Scientists to create history at jazz festival

Published: 8 July 2015 at 14:35

Data arriving directly from Large Hadron Collider will be performed live on stage

Scientists will be creating history on Thursday, 9 July when they join a musician on stage at the Montreux Jazz Festival in Switzerland to “perform data” coming directly from the Large Hadron Collider – the first time this has ever been attempted.

Dr Domenico Vicinanza of Anglia Ruskin University and GEANT (the European backbone for research and education) will be turning the scientific data, arriving in real time from CERN, into music, which will then be performed by American jazz pianist Al Blatter.

Joining them on stage in Montreux will be Juliana Cherston of MIT Ewan Hill, of the University of Victoria, British Columbia. The team created a system that will “catch” the data arriving from CERN, which is 60 miles away at the opposite end of Lake Geneva, “filter” the measurements and map them to music notes.  

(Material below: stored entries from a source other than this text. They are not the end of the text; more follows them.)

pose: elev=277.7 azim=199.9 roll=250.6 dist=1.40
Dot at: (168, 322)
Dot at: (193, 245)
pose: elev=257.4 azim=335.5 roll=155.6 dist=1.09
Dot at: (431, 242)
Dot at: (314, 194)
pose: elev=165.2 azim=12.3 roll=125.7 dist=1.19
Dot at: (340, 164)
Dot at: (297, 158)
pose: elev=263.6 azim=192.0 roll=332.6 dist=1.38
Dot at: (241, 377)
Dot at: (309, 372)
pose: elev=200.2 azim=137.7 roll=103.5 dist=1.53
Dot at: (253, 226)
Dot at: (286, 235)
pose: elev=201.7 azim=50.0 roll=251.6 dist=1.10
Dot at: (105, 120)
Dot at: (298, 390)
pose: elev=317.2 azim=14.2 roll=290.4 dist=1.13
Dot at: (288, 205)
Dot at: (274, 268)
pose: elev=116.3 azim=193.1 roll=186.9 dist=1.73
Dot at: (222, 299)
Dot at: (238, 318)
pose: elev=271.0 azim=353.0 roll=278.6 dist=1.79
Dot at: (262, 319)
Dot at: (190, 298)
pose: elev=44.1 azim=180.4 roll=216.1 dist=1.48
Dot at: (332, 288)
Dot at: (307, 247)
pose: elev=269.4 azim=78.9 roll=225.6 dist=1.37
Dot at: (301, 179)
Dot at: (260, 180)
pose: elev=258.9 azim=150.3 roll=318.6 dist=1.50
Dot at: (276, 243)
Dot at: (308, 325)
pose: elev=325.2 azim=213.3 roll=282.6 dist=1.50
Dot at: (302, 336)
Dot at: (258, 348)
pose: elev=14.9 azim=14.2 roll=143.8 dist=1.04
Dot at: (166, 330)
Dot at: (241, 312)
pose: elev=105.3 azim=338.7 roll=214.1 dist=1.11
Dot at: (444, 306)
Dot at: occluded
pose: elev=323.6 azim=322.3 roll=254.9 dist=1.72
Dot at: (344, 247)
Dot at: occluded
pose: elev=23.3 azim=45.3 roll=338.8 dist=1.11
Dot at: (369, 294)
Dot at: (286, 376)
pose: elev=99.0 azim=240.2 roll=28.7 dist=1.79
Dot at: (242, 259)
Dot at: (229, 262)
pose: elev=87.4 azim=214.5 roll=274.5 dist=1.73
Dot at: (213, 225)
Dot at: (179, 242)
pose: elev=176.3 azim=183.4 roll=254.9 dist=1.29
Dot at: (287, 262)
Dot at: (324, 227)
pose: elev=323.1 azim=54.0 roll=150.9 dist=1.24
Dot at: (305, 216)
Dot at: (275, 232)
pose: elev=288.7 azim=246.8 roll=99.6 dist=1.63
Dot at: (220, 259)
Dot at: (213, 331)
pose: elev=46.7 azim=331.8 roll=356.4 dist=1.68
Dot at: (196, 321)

Dr Vicinanza will in particular be looking after the process of data sonification, which involves producing musical melodies or phrases by spotting patterns in the scientific data.

Dr Vicinanza has previously been commissioned to carry out data sonification projects for the likes of NASA and CERN, including producing the score for a film to mark the beginning of new experiments at the Large Hadron Collider earlier this summer.  

However, this is the first time that such a data sonification performance has been attempted live, using live data from a working high-energy particle experiment, in front of an audience.

Dr Vicinanza, Director of the Electronics and Sound Engineering Research Group at Anglia Ruskin University, said:

“Performing live scientific data in this way has never been attempted before, and obviously we don’t know quite what to expect because everything depends on the results of the experiments being carried out inside the Large Hadron Collider.
“My previous project for CERN was to create an accessible way to celebrate a major scientific achievement, which was the discovery of the Higgs Boson particle.  Sonification has proven once again to be an extremely relevant technique, both in science and art, to investigate, describe and study the world around us.”